Kennedy took the note Leslie handed him. It was postmarked “Washington,” and read:


I intended writing to you sooner but haven’t felt well enough since I came here. The strangest thing about it is that the doctors I have consulted seem to be unable to tell me definitely what is the matter.

I can tell you I have been badly frightened. I seemed to have a lot of little boils on my face and new ones kept coming. I felt weak and chilly and had headaches that almost drove me crazy. Perhaps the thing, whatever it is, has made me insane, but I cannot help wondering whether there may not be something back of it all. Do you suppose someone could have poisoned me, hoping to ruin my beauty, on which, to a great measure, depends my success in my mission to America during the war?

Since I came here I have been wondering, too, how you are.
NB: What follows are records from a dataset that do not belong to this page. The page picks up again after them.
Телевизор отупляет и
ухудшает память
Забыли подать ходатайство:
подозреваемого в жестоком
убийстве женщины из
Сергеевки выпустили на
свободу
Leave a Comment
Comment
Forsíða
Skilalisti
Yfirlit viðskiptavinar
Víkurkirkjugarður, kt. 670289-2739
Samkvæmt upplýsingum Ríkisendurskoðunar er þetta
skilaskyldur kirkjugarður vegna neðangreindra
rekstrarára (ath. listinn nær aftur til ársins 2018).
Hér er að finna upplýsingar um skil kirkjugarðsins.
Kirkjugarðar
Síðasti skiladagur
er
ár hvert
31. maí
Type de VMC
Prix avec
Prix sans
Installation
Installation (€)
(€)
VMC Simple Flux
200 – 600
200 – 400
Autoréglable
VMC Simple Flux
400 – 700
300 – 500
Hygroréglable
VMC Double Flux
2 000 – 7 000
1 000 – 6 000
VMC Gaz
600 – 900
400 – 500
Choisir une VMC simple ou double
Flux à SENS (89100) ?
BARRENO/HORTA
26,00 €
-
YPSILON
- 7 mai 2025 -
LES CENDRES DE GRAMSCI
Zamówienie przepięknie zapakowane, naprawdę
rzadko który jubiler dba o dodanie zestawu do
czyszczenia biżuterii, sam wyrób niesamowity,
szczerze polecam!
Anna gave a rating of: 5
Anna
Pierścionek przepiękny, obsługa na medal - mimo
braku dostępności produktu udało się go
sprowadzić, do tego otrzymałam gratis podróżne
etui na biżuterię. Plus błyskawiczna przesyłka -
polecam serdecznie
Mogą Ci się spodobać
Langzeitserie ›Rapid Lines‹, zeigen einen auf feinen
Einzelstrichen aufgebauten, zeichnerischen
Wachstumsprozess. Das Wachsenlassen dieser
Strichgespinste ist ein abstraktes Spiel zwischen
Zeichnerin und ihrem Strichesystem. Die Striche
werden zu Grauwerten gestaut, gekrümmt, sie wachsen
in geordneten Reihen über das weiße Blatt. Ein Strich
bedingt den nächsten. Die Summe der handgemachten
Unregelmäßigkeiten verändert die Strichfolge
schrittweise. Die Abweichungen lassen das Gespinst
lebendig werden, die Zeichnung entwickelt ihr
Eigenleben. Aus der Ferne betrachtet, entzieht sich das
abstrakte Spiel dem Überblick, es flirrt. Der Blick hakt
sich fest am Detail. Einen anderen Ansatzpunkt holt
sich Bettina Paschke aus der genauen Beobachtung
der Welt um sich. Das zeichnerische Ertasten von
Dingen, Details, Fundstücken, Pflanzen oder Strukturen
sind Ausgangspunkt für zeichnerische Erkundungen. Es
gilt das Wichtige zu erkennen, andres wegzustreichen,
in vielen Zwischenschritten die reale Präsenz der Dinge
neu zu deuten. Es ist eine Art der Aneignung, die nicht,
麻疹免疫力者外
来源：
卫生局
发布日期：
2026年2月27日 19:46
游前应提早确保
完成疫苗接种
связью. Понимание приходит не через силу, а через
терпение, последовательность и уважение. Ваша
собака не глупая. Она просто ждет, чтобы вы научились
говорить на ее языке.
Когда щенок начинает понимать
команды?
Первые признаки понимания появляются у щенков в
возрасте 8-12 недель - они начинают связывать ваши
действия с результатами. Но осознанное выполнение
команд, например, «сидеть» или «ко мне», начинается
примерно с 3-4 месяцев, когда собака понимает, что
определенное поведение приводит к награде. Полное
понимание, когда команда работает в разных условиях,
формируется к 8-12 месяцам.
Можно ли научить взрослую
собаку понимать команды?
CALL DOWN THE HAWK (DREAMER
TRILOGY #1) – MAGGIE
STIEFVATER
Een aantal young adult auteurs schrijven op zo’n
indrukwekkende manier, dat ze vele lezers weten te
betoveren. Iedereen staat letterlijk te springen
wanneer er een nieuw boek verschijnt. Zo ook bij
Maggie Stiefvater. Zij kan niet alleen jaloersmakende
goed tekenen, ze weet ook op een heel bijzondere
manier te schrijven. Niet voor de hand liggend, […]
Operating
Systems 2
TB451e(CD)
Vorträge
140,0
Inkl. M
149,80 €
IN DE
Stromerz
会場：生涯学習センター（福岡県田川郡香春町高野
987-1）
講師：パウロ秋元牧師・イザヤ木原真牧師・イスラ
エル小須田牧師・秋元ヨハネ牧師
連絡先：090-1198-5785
If there should be anything in my suspicions, perhaps it would be safest for you to leave New York. There is nothing more I can say, but if you feel the least bit unwell, do not disregard this warning.
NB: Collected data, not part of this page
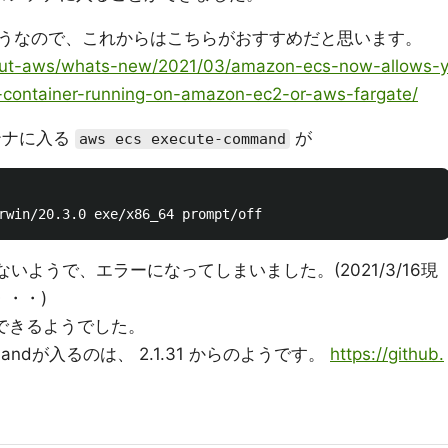
うなので、これからはこちらがおすすめだと思います。
out-aws/whats-new/2021/03/amazon-ecs-now-allows-
container-running-on-amazon-ec2-or-aws-fargate/
テナに入る
が
aws ecs execute-command
いないようで、エラーになってしまいました。(2021/3/16現
・・)
実行できるようでした。
commandが入るのは、 2.1.31 からのようです。
https://github.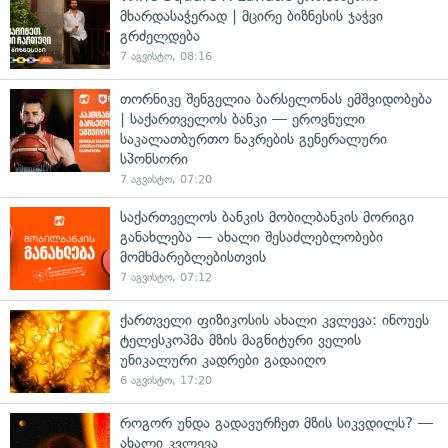
მხარდასაჭერად | მცირე ბიზნესის ჯაჭვი
გრძელდება
7 აგვისტო, 08:16
თორნიკე შენგელია ბარსელონას ემშვიდობება
| საქართველოს ბანკი — ეროვნული
საკალათბურთო ნაკრების გენერალური
სპონსორი
7 აგვისტო, 07:20
საქართველოს ბანკის მობილბანკის მორიგი
განახლება — ახალი შესაძლებლობები
მომხმარებლებისთვის
7 აგვისტო, 07:12
ქართველი ფიზიკოსის ახალი კვლევა: ინოუეს
ტელესკოპმა მზის მაგნიტური ველის
უნიკალური კადრები გადაიღო
6 აგვისტო, 17:20
როგორ უნდა გადავურჩეთ მზის სიკვდილს? —
ახალი კვლევა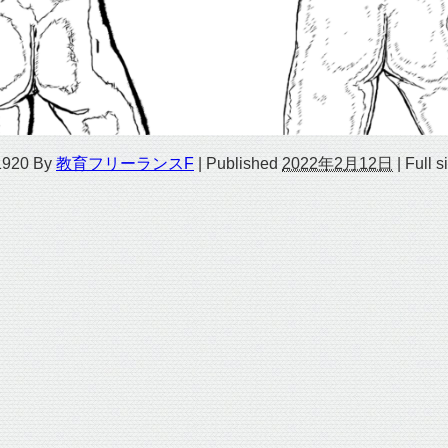
1920
By
教育フリーランスF
|
Published
2022年2月12日
|
Full s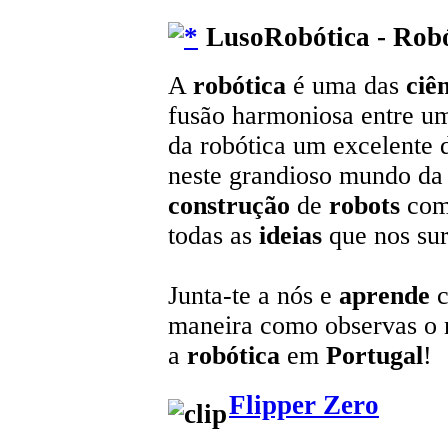
LusoRobótica - Robó
A
robótica
é uma das
ciê
fusão harmoniosa entre u
da robótica um excelente 
neste grandioso mundo da t
construção
de
robots
com
todas as
ideias
que nos sur
Junta-te a nós e
aprende
c
maneira como observas o
a
robótica
em
Portugal
!
Flipper Zero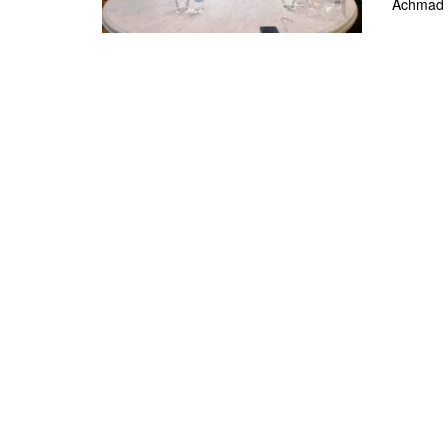
Achmad t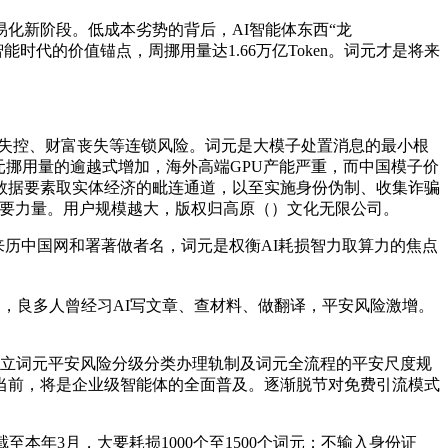
新阶段。低成本劣势的背后，AI智能体东西“龙
时代的价值锚点，周挪用量达1.66万亿Token。词元才是将来
失控、财富丧失等连锁风险。词元是大模子处置消息的最小根
元挪用量的逾越式增加，海外高端GPU产能严重，而中国模子价
数据要素取实体经济的毗连通道，以至实施身份伪制、收集诈骗
主要力量。用户规模越大，版权归高原（）文化无限公司。
来历中国网和署著做者名，词元是权衡AI耗损智力取算力的焦点
，良多人曾经习AI写文章、查材料、做翻译，平安风险激增。
，成立词元平安风险分级分类办理轨制及词元全流程的平安尺度规
当前，将是企业级智能体的全面普及。逐渐脱节对免费引流模式
年3月，大要耗损1000个至1500个词元；不输入身份证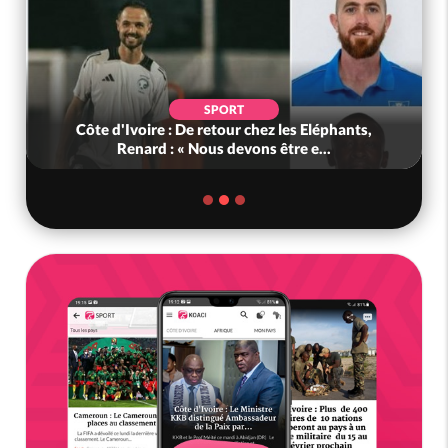
POLITIQUE
Ghana : Kenneth Adjei nommé ministre de la
Défense, Zanetor A-Rawlings à l...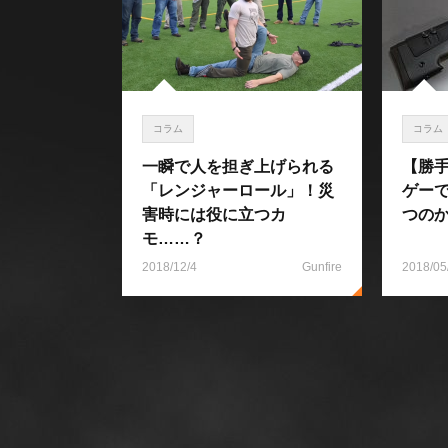
コラム
コラム
一瞬で人を担ぎ上げられる
【勝
「レンジャーロール」！災
ゲー
害時には役に立つカ
つの
モ……？
2018/12/4
Gunfire
2018/05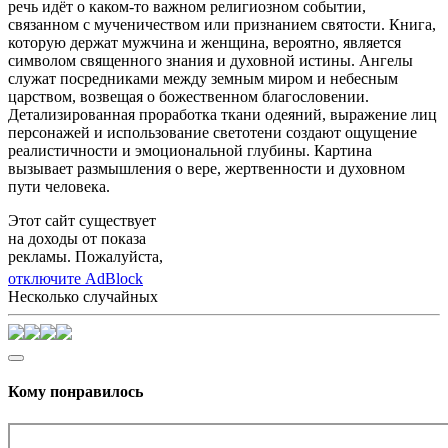
речь идёт о каком-то важном религиозном событии,
связанном с мученичеством или признанием святости. Книга,
которую держат мужчина и женщина, вероятно, является
символом священного знания и духовной истины. Ангелы
служат посредниками между земным миром и небесным
царством, возвещая о божественном благословении.
Детализированная проработка ткани одеяний, выражение лиц
персонажей и использование светотени создают ощущение
реалистичности и эмоциональной глубины. Картина
вызывает размышления о вере, жертвенности и духовном
пути человека.
Этот сайт существует
на доходы от показа
рекламы. Пожалуйста,
отключите AdBlock
Несколько случайных
Кому понравилось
If you will meet me here, we can arrange the deal with those I represent at almost any price you name.

Try hard to get here.
As ever,

Craig looked up quickly. “Have you communicated with the Baroness?” he asked.

Dr. Leslie leaned forward in his chair. “The fact is,” he replied slowly, “the woman who calls herself the Baroness Von Dorf has suddenly disappeared, even in Washington. We can find no trace of her whatever. Indeed, the embassy down there does not even admit that she is a war buyer. Oh, the newspapers haven’t got the whole Delaney story–yet. But when they do get it”–he paused and glanced significantly at me–“there’s going to be some sensation.”
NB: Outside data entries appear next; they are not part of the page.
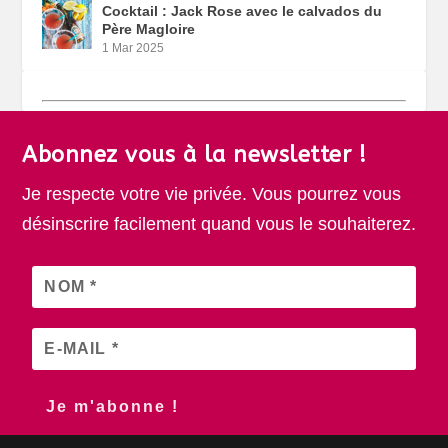
Cocktail : Jack Rose avec le calvados du
Père Magloire
1 Mar 2025
Abonnez vous à la newsletter !
Je respecte votre vie privée. Vous pourrez vous
désinscrire facilement quand vous le souhaiterez.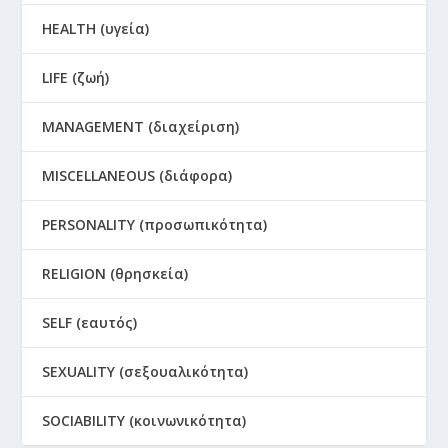
HEALTH (υγεία)
LIFE (ζωή)
MANAGEMENT (διαχείριση)
MISCELLANEOUS (διάφορα)
PERSONALITY (προσωπικότητα)
RELIGION (θρησκεία)
SELF (εαυτός)
SEXUALITY (σεξουαλικότητα)
SOCIABILITY (κοινωνικότητα)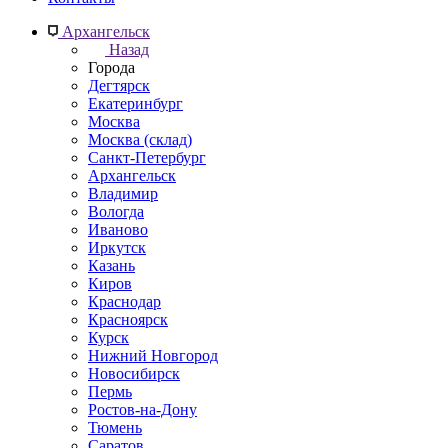
Архангельск
Назад
Города
Дегтярск
Екатеринбург
Москва
Москва (склад)
Санкт-Петербург
Архангельск
Владимир
Вологда
Иваново
Иркутск
Казань
Киров
Краснодар
Красноярск
Курск
Нижний Новгород
Новосибирск
Пермь
Ростов-на-Дону
Тюмень
Саратов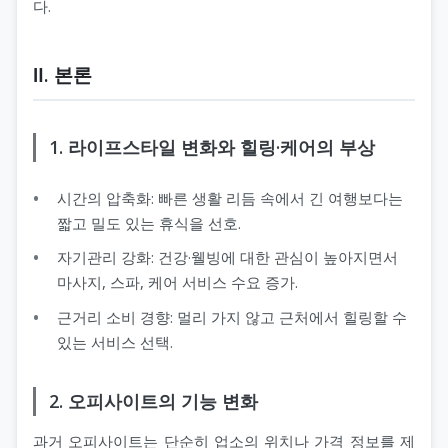
다.
Ⅱ. 본론
1. 라이프스타일 변화와 힐링·케어의 부상
시간의 압축화: 빠른 생활 리듬 속에서 긴 여행보다는
짧고 밀도 있는 휴식을 선호.
자기관리 강화: 건강·웰빙에 대한 관심이 높아지면서
마사지, 스파, 케어 서비스 수요 증가.
근거리 소비 경향: 멀리 가지 않고 근처에서 힐링할 수
있는 서비스 선택.
2. 오피사이트의 기능 변화
과거 오피사이트는 단순히 업소의 위치나 가격 정보를 제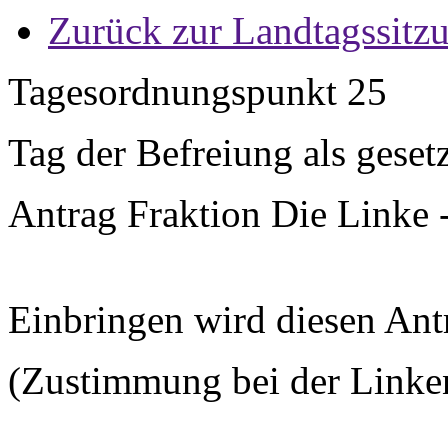
Zurück zur Landtagssitz
Tagesordnungspunkt 25
Tag der Befreiung als gesetz
Antrag Fraktion Die Linke 
Einbringen wird diesen Ant
(Zustimmung bei der Linke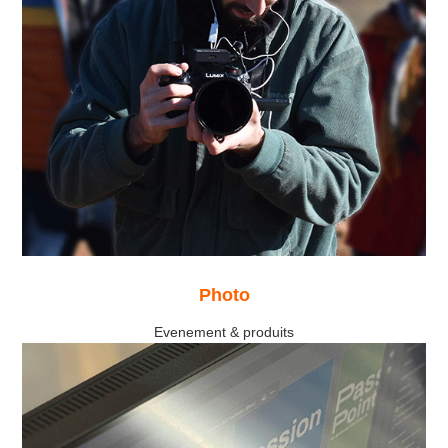
Photo
Evenement & produits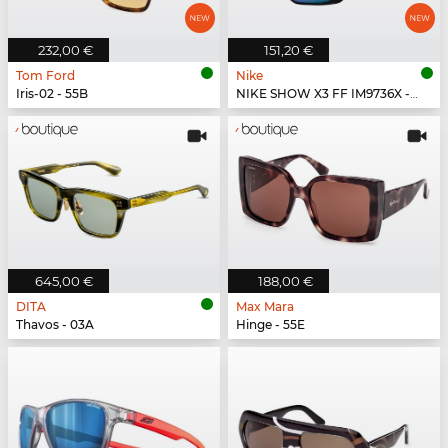
232,00 €
151,20 €
Tom Ford
Nike
Iris-02 - 55B
NIKE SHOW X3 FF IM9736X - 100
645,00 €
188,00 €
DITA
Max Mara
Thavos - 03A
Hinge - 55E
I recalled now that there had been an air of mystery surrounding the sudden death of Daley Delaney the day before. At least one of the papers had called it “the purple death”–whatever that might mean. I had thought it due to the wild career of the ranchman, perhaps a plain case of apoplexy, around which the bright young reporters had woven a slender thread of romance. Kennedy, however, thought otherwise.

“The purple death,” he ruminated, turning the case over in his mind. “Have you any idea what the papers mean by that?”

“Why, it’s one of the most grewsome things you ever heard of,” went on Leslie eagerly, encouraged. “In some incomprehensible way the hand of fate seems to have suddenly descended on the whole Delaney entourage. First his Japanese servant fell a victim to this ‘purple death,’ as they call it.